Central Anatolia, Turkey

CENTRAL ANATOLIA, TURKEY

The Cradle of Civilizations...

Helmut Uhlig, one of Europe's leading linguists, says in his book Die Mutter Europas: 'Human beings spent the thousands of years of prehistory regarding all the quirks that life brought as both fate and a kind of protection. They emerged from the darkness in the embrace of the mother, just as a plant emerges from the darkness of the earth, and falling to the earth once again, dispersed and returned to it.' The earth was seen as the universal maternal embrace, symbolized by the mother goddess, and this concept carries Uhlig on a journey into the depths of history to discover the place where everything began. This place is none other than Anatolia and Mesopotamia, which are regarded as the cradle of civilizations. Anatolia's heritage made it a source of cultural inspiration, and the motherland of Europe. Uhlig is neither the first nor the last to express a truth that has been recognized for a long time.

Archaeological excavations and studies have continually expanded the body of evidence showing that Anatolia is indeed the mother of civilization. Gobeklitepe, Kaletepe, Cayonu, Catalhoyuk, Troy, Hattusas and numerous other ancient sites have revealed remarkable new insights into the past. Some of these sites are world famous while others are hardly known outside the realm of archaeology, but all are glittering stones in the fascinating mosaic making up the history of civilization. Gobeklitepe is one such site where around eleven thousand years ago people who lived by hunting and gathering created an awesome temple on a mountain top. With extraordinary skill and organization, they created this unique place of worship, carving and raising standing stones weighing many tons. Gobeklitepe near Sanliurfa was evidently a meeting place.

The spectacular location of this mountain temple towering over Harran Plain, the plateaus stretching towards Mesopotamia and the hills around it; its huge scale, the way the buildings were deliberately buried, and the standing stones adorned with reliefs depicting wild animals, reveal how much is not yet known and understood about prehistory. What prompted people who lived the lives of wanderers and did not yet cultivate their own food to carry gigantic stones weighing 50 tons to a mountain summit? Did the tribes and groups who met here become the pioneers of settled life? An obsidian workshop discovered at Kaletepe at the foot of Mount Gollu in the volcanic region of Cappadocia represents another innovation; this time the mass production of stone tools eleven thousand years ago. Here we find a degree of standardization so remarkable that it is comparable to today's machine production.

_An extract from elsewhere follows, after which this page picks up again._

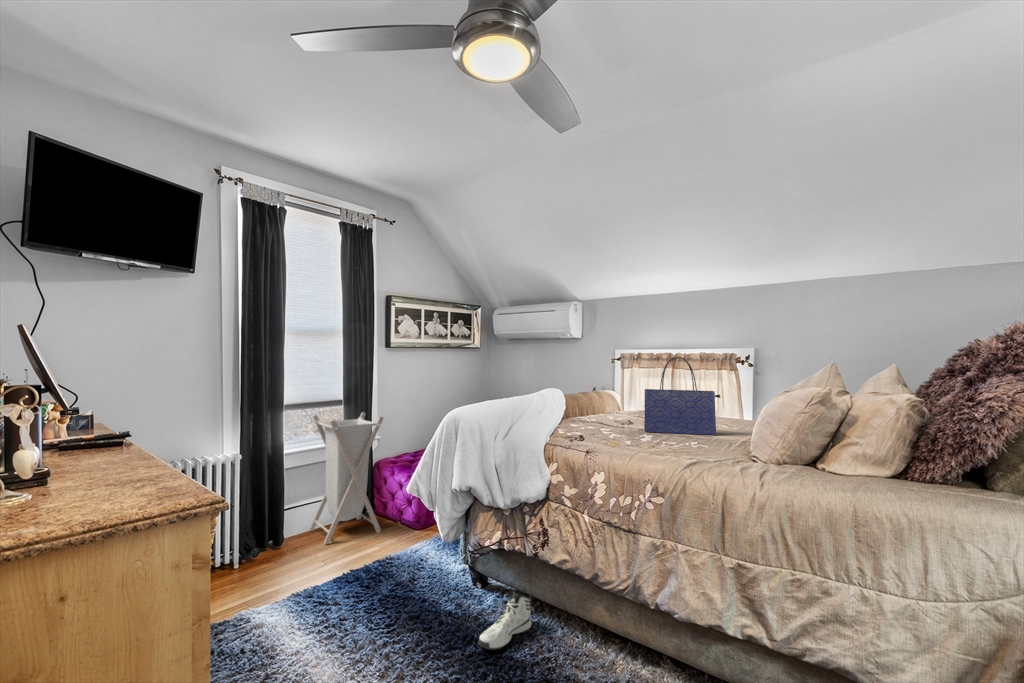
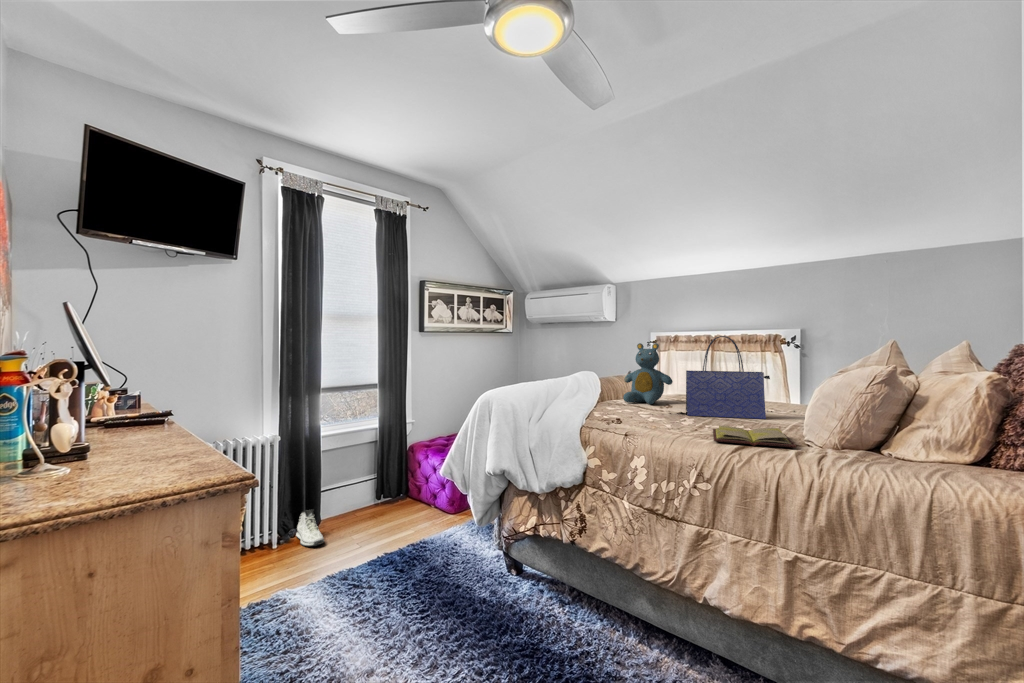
teddy bear: none [587,362,633,421] -> present [623,343,673,404]
laundry hamper: present [309,412,383,544] -> none [346,397,416,527]
diary: none [665,442,737,463] -> present [713,426,796,448]
sneaker: present [478,591,531,650] -> present [296,510,324,546]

Kaletepe obliges us to revise our knowledge about relations between prehistoric cultures, their social organization, technology, and trade. At a time when animals capable of carrying loads had not yet been domesticated, obsidian tools and unworked obsidian were exported from here to lands as far away as Cyprus and Palestine. This trade and mass production at Kaletepe are proof that social organization achieved a complex structure far earlier than previously thought. To observe the stages of the first productive village communities, we must now travel to the northern extremity of the region known as the Fertile Crescent; to Cayonu near the town of Ergani in the Turkish province of Diyarbakýr. This settlement, which was inhabited continuously until the iron age (1000 BC), is noted particularly for the way its architectural remains and diverse artifacts depict step-by-step the development and transformation of early human settlements between ten and eight thousand years ago, making it a key site in the prehistoric map of the Near East.

Cayonu is the largest settlement of this period ever excavated, and the copper and malachite artifacts uncovered here are precursors of the technological development which would later give rise to the ages of metalworking. Before farming had become a way of life, the world's oldest town and largest Neolithic settlement made a precocious appearance on Konya Plain. With its murals on the house walls, figures of the mother goddess, the cult of the bull and other splendors, Catalhoyuk was a settlement of sophistication quite unexpected for a people who lived nine thousand years ago. Another striking characteristic was the non-hierarchic social structure exhibited here, contrary to that of its contemporaries. We now move forward in time to the bronze age, when the urban system was becoming well established.

The port city of Troy emerged in 3000 BC at Hisartepe in the province of Canakkale, a strategic point between the continents of Asia and Europe. According to some archaeologists, Troy is the world's oldest known trading city and customs post. The city features extensively in Homer's Iliad, the starting point of western literature, and its fame reverberated down the ages as the most renowned city of antiquity. Founders of Anatolia's first centralized state, the Hittites, drew up the world's first peace treaty, wrote the first autobiography, and first granted queens equal powers with kings. Like the Hittites, many other Anatolian cultures made remarkable contributions to the development of human civilization, and it is here that some of the brightest stones in its mosaic have been discovered and the process of discovery still continues.